What Happens to Your Facebook When You Die

Facebook and Instagram don't disappear when you die. Here's exactly what happens — and the simple steps to take now so your family isn't left dealing with it.

GL
GoodLeaving Editorial
Updated April 2026
5 min read

When someone dies, their Facebook account doesn’t disappear. Unless specific steps have been taken, it stays up — visible to friends, appearing in search results, sometimes still generating notifications. For families, this can be distressing in ways that are hard to predict. A birthday reminder sent to a grief group. A memory post surfacing a year later. A stranger sending a message to an account that can no longer reply.

Facebook has two options for what happens to an account after death: memorialisation and permanent deletion. Instagram, owned by the same company, follows a similar but slightly different process. Knowing which option is right for you — and setting it up in advance — takes less than five minutes and saves your family a painful administrative task at the worst possible time.

This article explains exactly what each option involves, how your family can request it if you haven’t set things up in advance, and what a Legacy Contact can and cannot do on your behalf.

What happens to a Facebook account when someone dies

By default, nothing happens immediately. Facebook has no automatic mechanism to detect that a user has died. The account continues to exist, and Facebook’s systems may continue to suggest the person to others, show their profile in search results, or surface their old posts as memories.

This changes only when someone notifies Facebook — either by requesting memorialisation or by requesting permanent deletion of the account.
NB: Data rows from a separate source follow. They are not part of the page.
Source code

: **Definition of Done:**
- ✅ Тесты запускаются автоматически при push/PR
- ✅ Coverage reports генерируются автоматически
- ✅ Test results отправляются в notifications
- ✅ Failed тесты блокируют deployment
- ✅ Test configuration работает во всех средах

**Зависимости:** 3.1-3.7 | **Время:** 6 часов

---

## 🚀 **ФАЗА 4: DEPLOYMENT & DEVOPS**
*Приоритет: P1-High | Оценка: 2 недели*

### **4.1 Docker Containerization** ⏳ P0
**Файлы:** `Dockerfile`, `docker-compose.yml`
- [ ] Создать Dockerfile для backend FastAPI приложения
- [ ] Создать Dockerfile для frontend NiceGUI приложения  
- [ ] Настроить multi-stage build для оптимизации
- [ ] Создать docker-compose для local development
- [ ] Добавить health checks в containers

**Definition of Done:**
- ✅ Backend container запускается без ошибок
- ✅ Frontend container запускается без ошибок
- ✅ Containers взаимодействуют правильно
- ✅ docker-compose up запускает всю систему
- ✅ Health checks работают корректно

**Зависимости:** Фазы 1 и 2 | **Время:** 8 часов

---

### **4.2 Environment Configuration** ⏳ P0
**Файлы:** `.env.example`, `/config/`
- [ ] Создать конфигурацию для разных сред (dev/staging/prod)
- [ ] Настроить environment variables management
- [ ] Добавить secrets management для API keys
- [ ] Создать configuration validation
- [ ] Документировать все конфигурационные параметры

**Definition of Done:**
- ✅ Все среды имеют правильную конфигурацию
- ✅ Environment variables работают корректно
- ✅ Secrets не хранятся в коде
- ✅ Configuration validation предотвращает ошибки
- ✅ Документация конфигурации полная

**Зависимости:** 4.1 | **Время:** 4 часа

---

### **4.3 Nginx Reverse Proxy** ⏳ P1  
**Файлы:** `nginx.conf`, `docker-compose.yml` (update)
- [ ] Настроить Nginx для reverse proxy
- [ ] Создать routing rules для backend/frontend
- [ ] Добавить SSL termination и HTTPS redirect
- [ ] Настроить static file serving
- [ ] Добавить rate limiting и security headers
Facebook will ask for proof of death (a death certificate or obituary) and, in some cases, proof of the relationship between the person making the request and the deceased.

Memorialisation — what it means

When an account is memorialised, the word “Remembering” appears above the person’s name on their profile. The account is frozen — no new friend requests, no login attempts, no algorithmic surfacing of the profile to people who didn’t already know them.

Memorialised accounts cannot be logged into by anyone — including the Legacy Contact. What a Legacy Contact can do is limited but meaningful: they can write and pin a tribute post, respond to new friend requests from people who knew the person, and update the cover photo. They cannot read private messages, make posts as the person, or see content the account owner hadn’t shared with them previously.

Setting up a Legacy Contact

A Legacy Contact is the person Facebook allows to manage certain aspects of your memorialised account. You can set one up now in under two minutes.

To set up a Legacy Contact: go to Settings → Memorialisation Settings → Legacy Contact. You can choose any Facebook friend, and Facebook will send them a notification letting them know they’ve been chosen.

You can also use this same settings page to request that your account be permanently deleted after death instead of memorialised.

What about Instagram?

Instagram is owned by Meta (the same company as Facebook) but operates a separate memorialisation process. There is no Legacy Contact equivalent on Instagram — only two options: memorialisation or removal.

To request either, a family member or close friend must submit a special form on Instagram’s Help Centre. They’ll need to provide proof of death and, for removal requests, proof of their relationship to the deceased. Instagram reviews these requests manually, which means the process can take days or weeks.

What to do right now

  • Go to Facebook Settings → Memorialisation Settings and either set a Legacy Contact or choose account deletion after death
  • Tell at least one person what you’ve decided and where to find your written wishes
  • Note your Instagram preference in a document stored with your will — memorialise or remove
  • Consider doing the same for other social platforms you use regularly (Twitter/X, LinkedIn, TikTok)

None of this takes more than twenty minutes. Done once and reviewed occasionally, it removes a significant source of stress from your family’s plate at an already difficult time.